• [Source material]:

══════

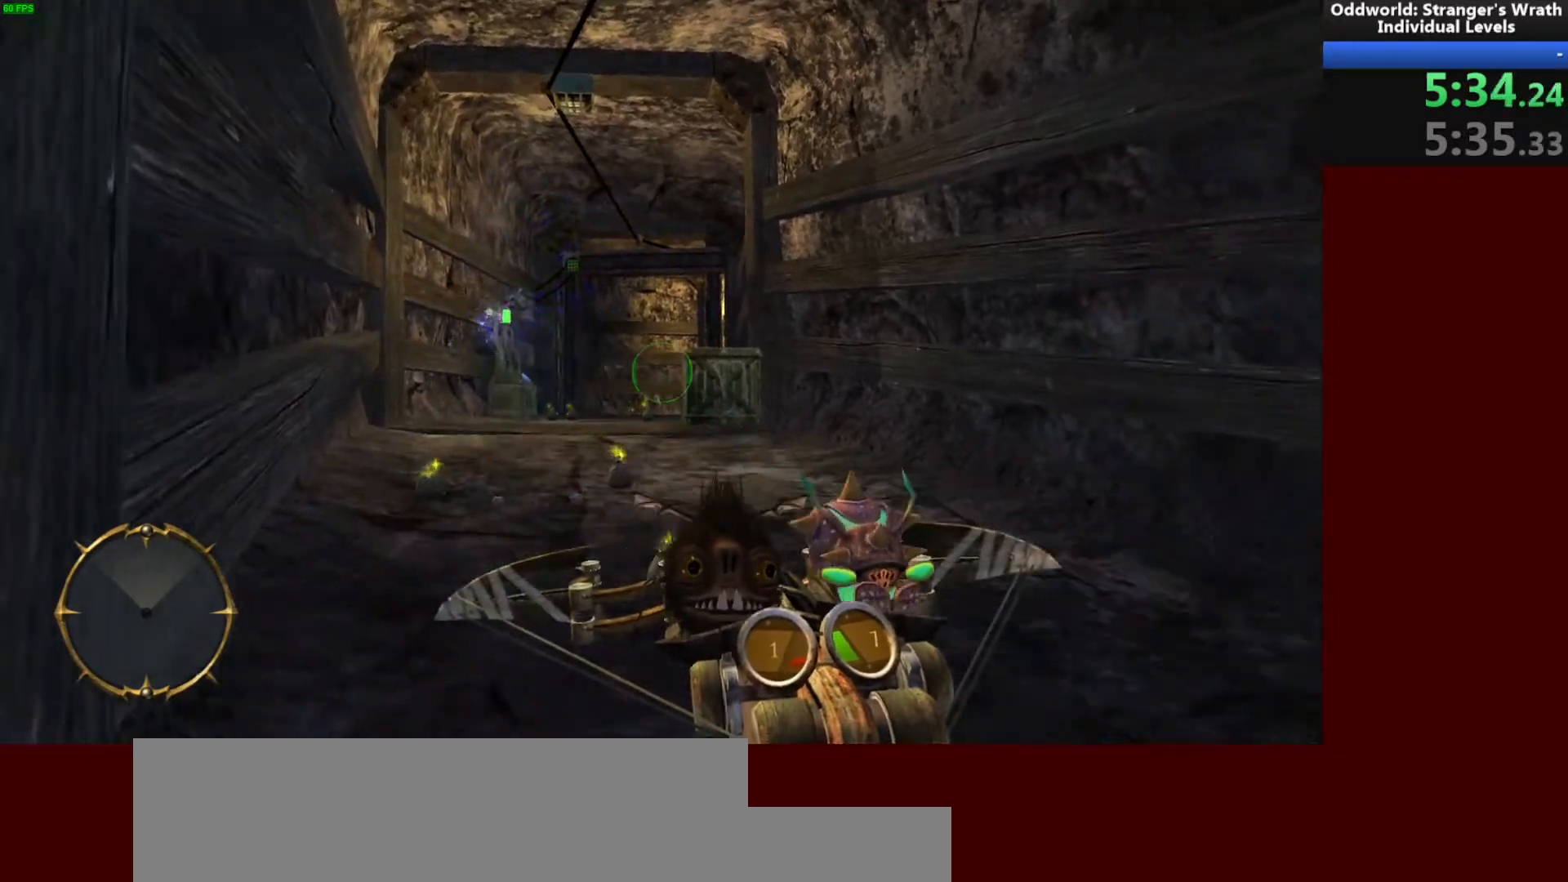
{"keys": ["w"], "mouse": [], "events": [[467, "w", "down"]]}
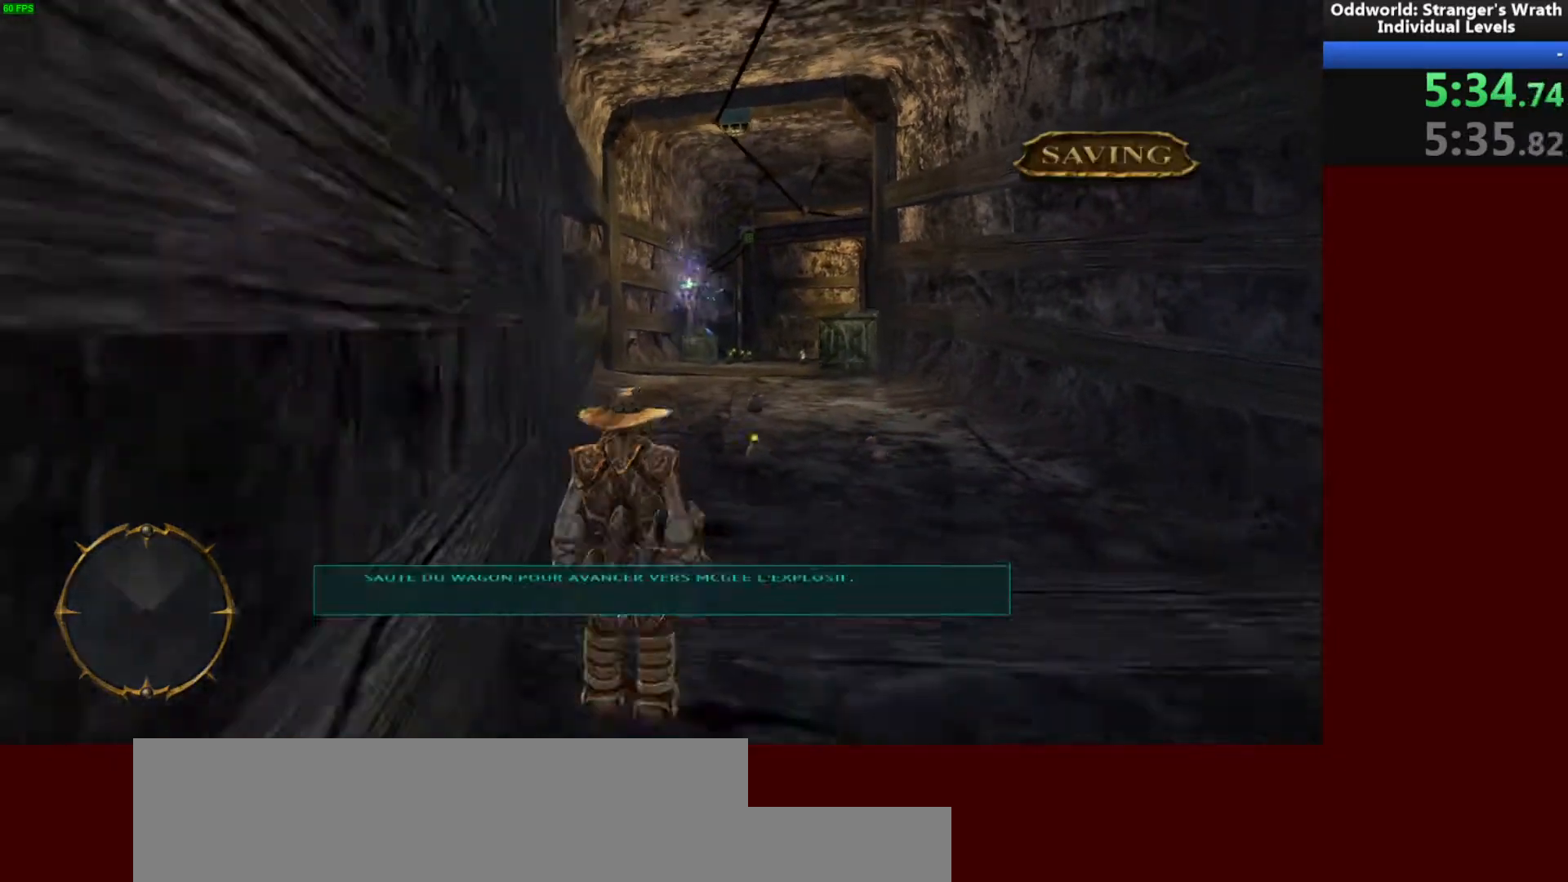
{"keys": ["w"], "mouse": [], "events": [[300, "tab", "down"], [433, "tab", "up"]]}
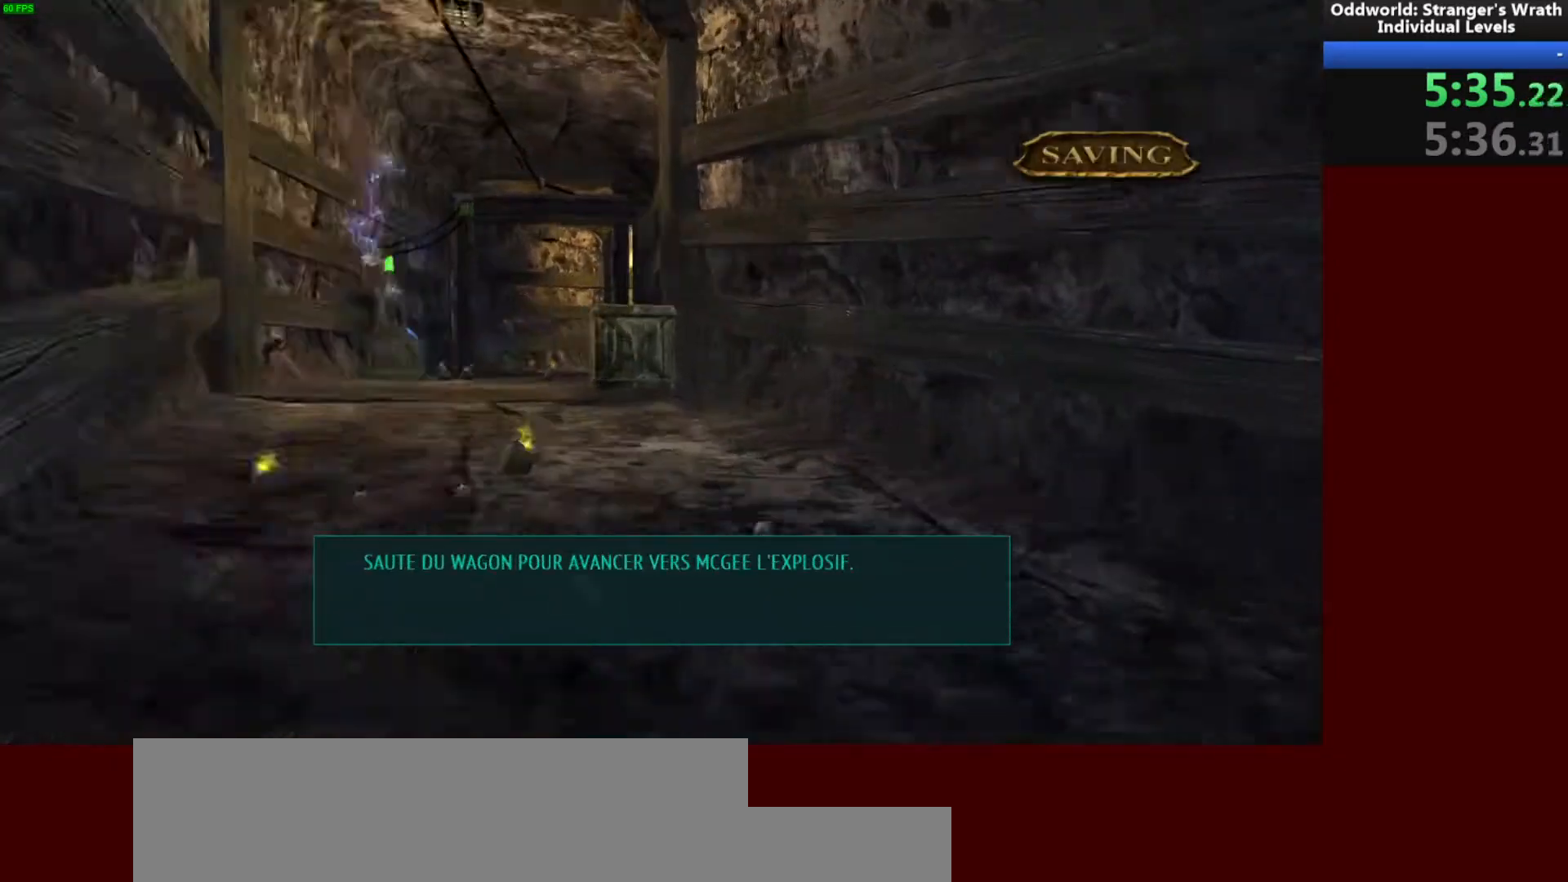
{"keys": ["w"], "mouse": [], "events": []}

══════

• [Prompt]:
The full data, repeated exactly and stripped of its pictures, is the expected answer.

• [Result for this exercise]:
{"keys": ["w"], "mouse": [], "events": [[467, "w", "down"]]}
{"keys": ["w"], "mouse": [], "events": [[300, "tab", "down"], [433, "tab", "up"]]}
{"keys": ["w"], "mouse": [], "events": []}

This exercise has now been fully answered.